* [Objectives]
1. Condense the paragraph of the boost-problem post that begins "I'm reluctant to invest" into a bulleted list that keeps its main facts.
2. Supply the next part of the boost-problem post, picking up after its final sentence.

* [Selected passage]
## Start

Follow-Up: my boost problem seems to be temperature related ...

I've been posting to this newsgroup about my intermittent boost problem and you have helped me to limit possible causes to BPC valve or it's control. Car is '99 9-3 FPT (185hp)

I'm reluctant to invest $200-250 in a part that may be functioning perfectly, so I haven't purchased new BPC valve yet. However, I have had enough time to develop a feeling that the lack of the boost is actually temperature related. It seems that when I drive engine hot It starts to lack the boost. When engine bay get's extremely hot, I loose all of the boost. Hotter the engine bay, lousier the boost. When I let it cool down in shadow for several hours, it works more or less fine again. Hot days seem to be worse than cool days. The worst day was when I drove engine hot, parked it under the prairie sun for 4 hours, and when it was time to go home I let it idle w/ A/C on for 5-10minutes to cool down interior while I was collecting my stuff. When I headed back home, I had no boost whatsoever.

## End

* [Dataset excerpts]
## Start

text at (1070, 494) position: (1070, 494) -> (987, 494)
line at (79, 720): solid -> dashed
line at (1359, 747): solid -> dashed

## End
## Start

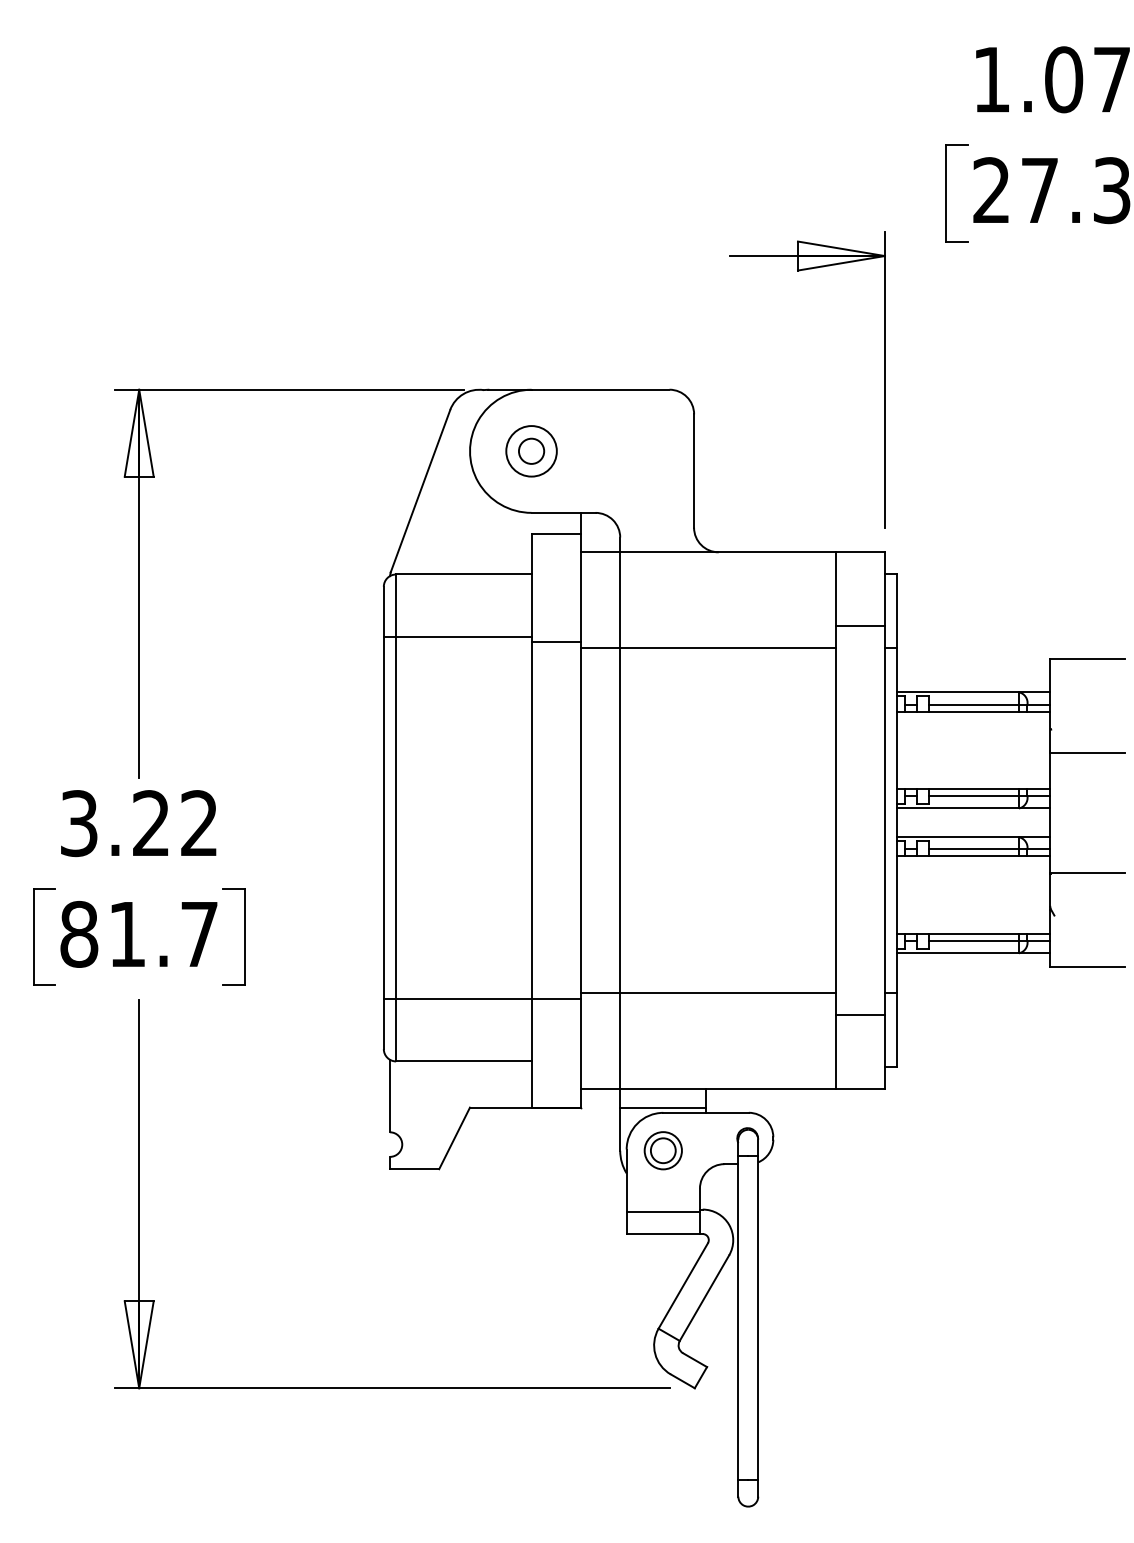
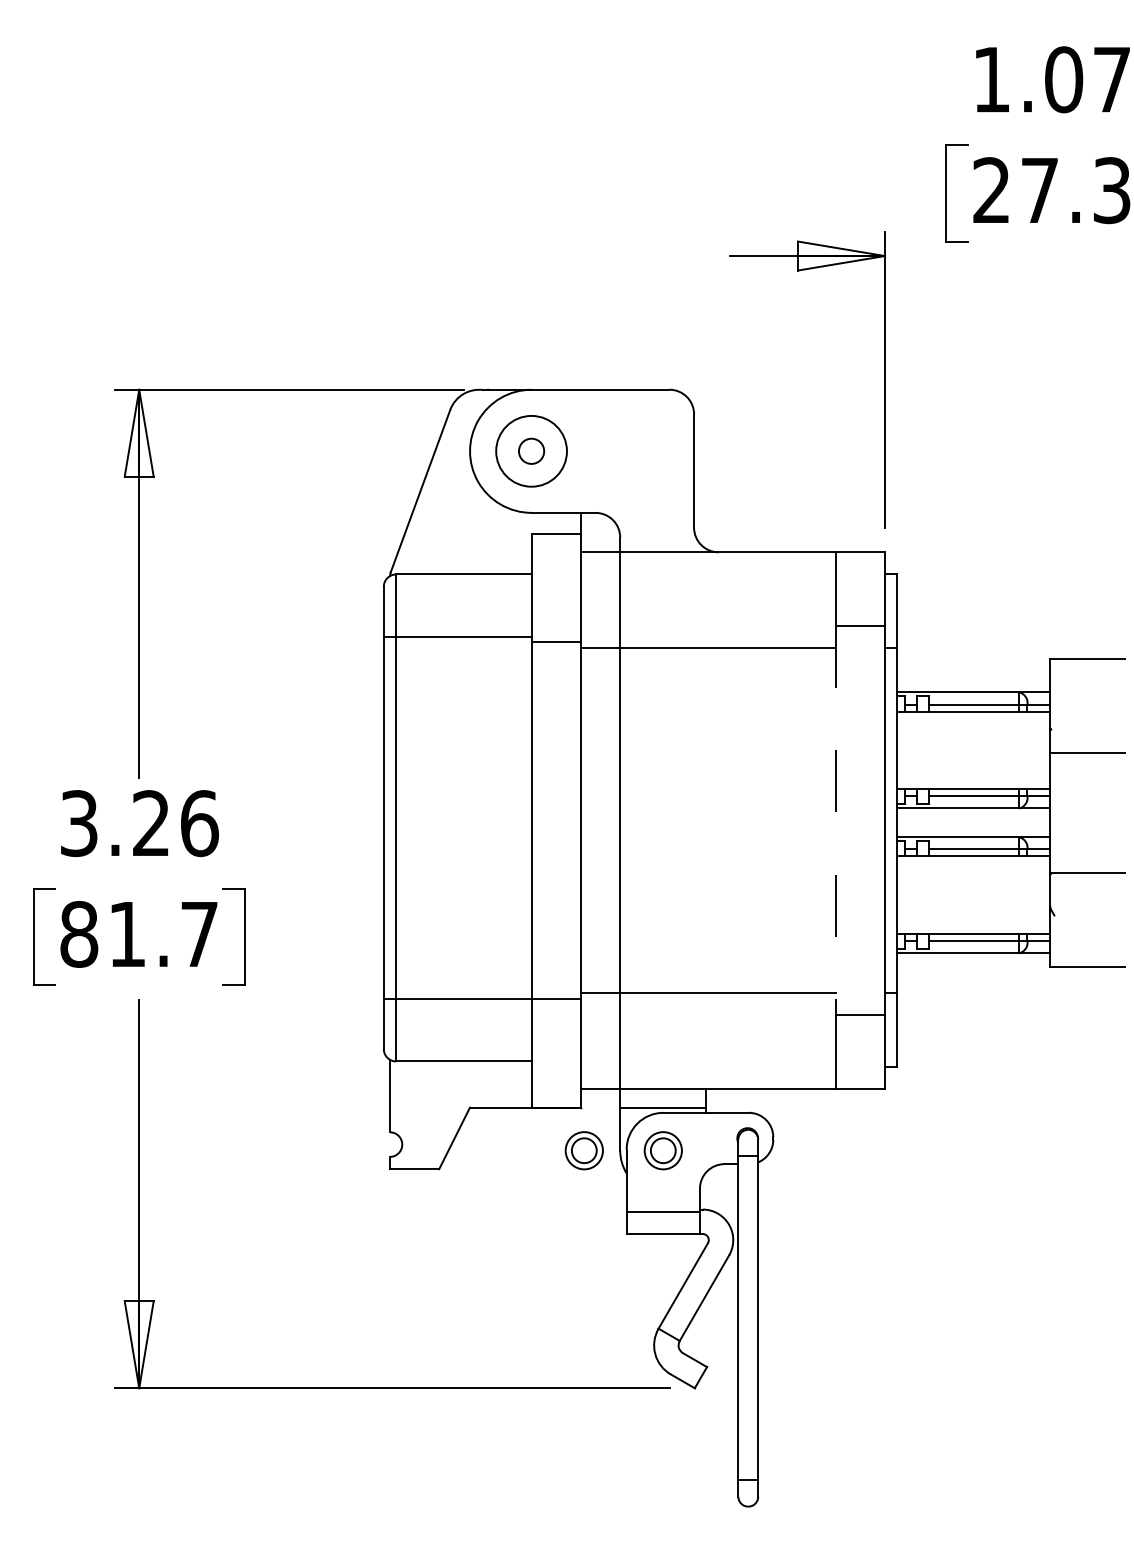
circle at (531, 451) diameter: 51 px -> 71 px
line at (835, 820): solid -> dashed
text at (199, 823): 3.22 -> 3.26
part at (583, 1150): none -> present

## End

* [Answers given]
1.
- A new BPC valve has not been bought yet, because the writer is unwilling to spend $200–250 on a part that may be working perfectly.
- The lack of boost seems to be temperature related: driving the engine hot makes it start to lack boost.
- The hotter the engine bay, the worse the boost. When the bay gets extremely hot, all boost is lost.
- After several hours cooling in the shade, it works more or less fine again.
- Hot days seem worse than cool days.
- On the worst day, the engine was driven hot and the car was parked under the prairie sun for 4 hours. It then idled with the A/C on for 5–10 minutes, and on the drive home there was no boost at all.

2.
So, now I'm thinking it is temperature related, and probably it is engine bay temperature that counts. When the problem appears, everything under the hood is hot, even BPC-valve almost burns my fingers. When I disconnect wastegate hose from BPC-valve, I get the boost back.

Can BPC-valve malfunction in such a manner that when it becomes hot, it becomes sticky and leaks pressure to wastegate actuator?

Or could one of the sensors start malfunctioning when hot, thus mislead engine electronics to think there is too much boost?

I haven't taken it to dealer yet, since the problem is intermittent. With my luck, it does not appear when it is there, so they make a guess, charge me couple of hundred dollars, send me home, and next day I find nothing has changed. Been there done that.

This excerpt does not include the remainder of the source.